Lagarde is clear that “the full impact has not yet been seen” on the economy of the current rate hike cycle, despite the fact that the ECB has increased the reference rate by 400 basis points in eleven months, driving the rate deposit up to 3.5% and the main refinancing at 4%. It is expected, as the president of the ECB once again recognized this Tuesday in Sintra, that there will be a new rise at the end of July, which will take the rates to the maximum of the year 2000. “Our work is not done yet,” she asserted during his speech.
The key is still knowing how to measure the impact of the current monetary policy on the economy, but its transmission is slow and occurs with a certain delay.
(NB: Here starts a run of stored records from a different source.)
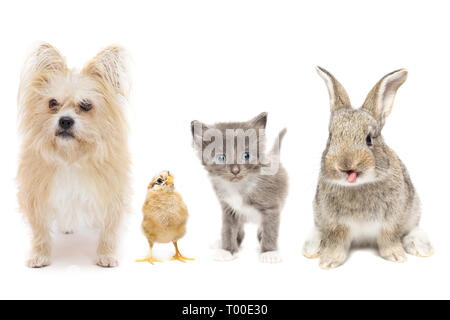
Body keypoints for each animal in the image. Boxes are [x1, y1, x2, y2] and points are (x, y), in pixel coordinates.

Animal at [16, 42, 131, 268]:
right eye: (52, 103)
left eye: (86, 105)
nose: (65, 120)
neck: (71, 157)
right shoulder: (36, 194)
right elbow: (39, 230)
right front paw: (39, 255)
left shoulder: (112, 194)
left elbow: (109, 229)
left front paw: (106, 254)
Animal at [191, 114, 288, 264]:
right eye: (221, 158)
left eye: (246, 155)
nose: (236, 171)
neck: (239, 187)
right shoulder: (229, 209)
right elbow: (228, 230)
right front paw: (226, 250)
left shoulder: (272, 208)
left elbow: (270, 230)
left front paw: (269, 252)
Lagarde is clear that companies have picked up the rise in financing costs for households more quickly, through the rise in their mortgage payment, although the ECB believes that the impact will be less since now the percentage of families with fixed-rate loans is higher than it was in the mid-2000s, before the outbreak of the bubble real estate. At the same time, there is a greater number of Europeans who own their homes and, therefore, are in debt, so it cannot be ruled out that the result of the rate hike on households may ultimately be higher than expected. And although it may be paradoxical what the central bank is looking for is to provoke a shock in demand to lower inflation at the cost of depressing the economy.
2022 broke with the trend of decreasing -or excessively narrow- margins for companies. Consumers, for the first time in decades, began to assume that inflation would pass from companies to their pockets, and this allowed European firms to maintain and even raise their profit margins somewhat. However, The ECB believes that now companies must make an effort and join their fight against inflation. They are the ones who must fit the rise in wages into their margins that have been taking place in the Eurozone and, therefore, assume a decline in their net benefits. Otherwise, the ECB warns that if companies tried to recover only a quarter of the loss in their margins caused by the increase in the salaries of their workers, “by 2025 inflation would be clearly above that forecast in the reference scenario, almost 3%”.
According to his calculations, wages will grow another 14% until the end of 2025 and will fully recover pre-pandemic levels in real terms.